Les députés ont tranché après des débats tendus. L'Assemblée nationale a adopté mardi 5 mai une proposition de loi visant à allonger la durée de rétention administrative des étrangers en situation irrégulière jugés dangereux, une mesure défendue de longue date par la droite.
Une mesure déjà censurée relancée
Le texte, porté par le député Renaissance Charles Rodwell et soutenu par le gouvernement, a été adopté par 345 voix, du centre au Rassemblement national, contre 177 députés de gauche, farouchement opposés à la réforme. Avant le vote solennel, les députés ont réintégré une disposition clé supprimée mi-avril dans un climat houleux. Elle prévoit d'allonger jusqu'à sept mois (210 jours) la rétention administrative d'étrangers condamnés à au moins trois ans de prison pour des atteintes aux personnes et représentant une menace « réelle, actuelle et d'une particulière gravité » pour l'ordre public. Une mesure proche avait été censurée l'été dernier par le Conseil constitutionnel, jugée disproportionnée. Le nouveau texte a été reformulé pour tenir compte des observations des Sages et ne concernera « que quelques dizaines de personnes par an », selon Charles Rodwell.

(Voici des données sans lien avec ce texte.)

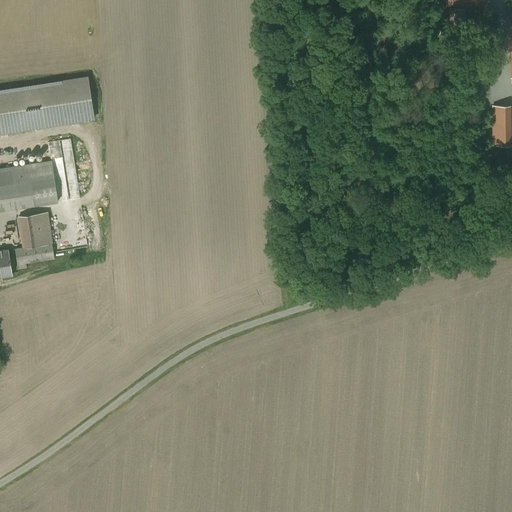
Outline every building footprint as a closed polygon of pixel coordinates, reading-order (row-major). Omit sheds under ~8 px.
[(452,30),(465,31),(466,9),(453,8),(452,30)] [(87,77),(0,90),(0,132),(93,119),(87,77)] [(506,145),(505,105),(494,105),(495,145),(506,145)] [(51,161),(0,169),(0,210),(58,201),(51,161)] [(47,212),(35,214),(40,245),(52,243),(47,212)] [(35,214),(19,216),(24,248),(40,245),(35,214)] [(52,243),(40,245),(42,260),(54,258),(52,243)] [(24,248),(15,249),(17,264),(42,260),(40,245),(24,248)] [(8,249),(0,250),(0,277),(12,275),(8,249)]
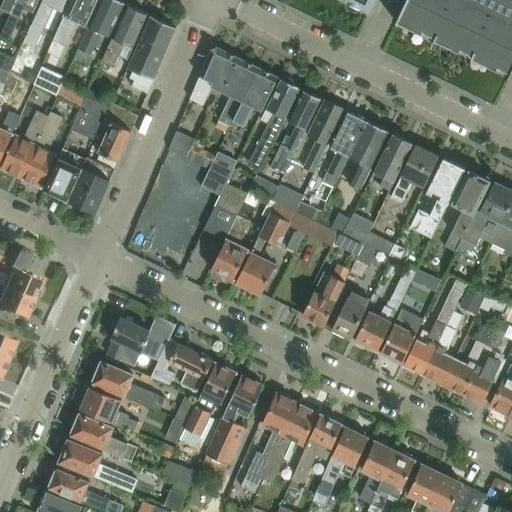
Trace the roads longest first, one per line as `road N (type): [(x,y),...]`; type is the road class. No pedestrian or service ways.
road 1 (residential): [(102,265),(511,458)]
road 2 (residential): [(511,139),(223,0)]
road 3 (residential): [(102,265),(212,0)]
road 4 (residential): [(0,496),(102,265)]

Cette disposition avait émergé après le meurtre en 2024 de l'étudiante Philippine, alors que le suspect, sous obligation de quitter le territoire français, venait de sortir de rétention. Bruno Retailleau, ex-ministre de l'Intérieur, s'est félicité mardi d'un « pas important ». « Elle habitait ma circonscription et il y a un an et demi, j'ai pris un engagement auprès de sa famille » de porter un texte « transpartisan » trouvant « un juste équilibre entre la protection des libertés publiques et le renforcement de la sécurité des Français », a déclaré Charles Rodwell.
Une efficacité vivement contestée
Aujourd'hui, la durée maximale de rétention est de 90 jours, portée à 180 jours pour les personnes condamnées pour terrorisme. Le texte aligne désormais ce plafond à 210 jours pour cette dernière catégorie. Plus de 40 000 personnes ont été placées en centre de rétention administrative en 2024. Les associations dénoncent des conditions de vie difficiles et une mesure jugée inefficace. « C'est une loi de communication », qui valide « le principe de la prison sans le procès », a dénoncé la députée socialiste Céline Hervieu.
Un autre article, supprimé, entendait instaurer un plafond en cas de placements à répétition (avec une interruption entre chaque). Un encadrement réclamé par le Conseil constitutionnel. Mais les députés LFI ont contesté l'idée même d'enfermer quelqu'un plusieurs fois « sans qu'il n'y ait d'éloignement ». Cet article sera réintroduit au Sénat, a précisé à la presse M. Rodwell.
Le texte prévoit aussi une « injonction d'examen psychiatrique » décidée par le préfet pour prévenir des actes terroristes. Après expertise, une hospitalisation forcée pourra être ordonnée. « Cela permettra d'intervenir avant le passage à l'acte », s'est félicité Eric Martineau (MoDem). À l'inverse, l'écologiste Léa Balage El Mariky a dénoncé une « dérive majeure » transformant « les psychiatres en agents de sécurité intérieure ». La proposition de loi doit désormais être examinée au Sénat le 20 mai. Charles Rodwell espère une adoption définitive avant l'été.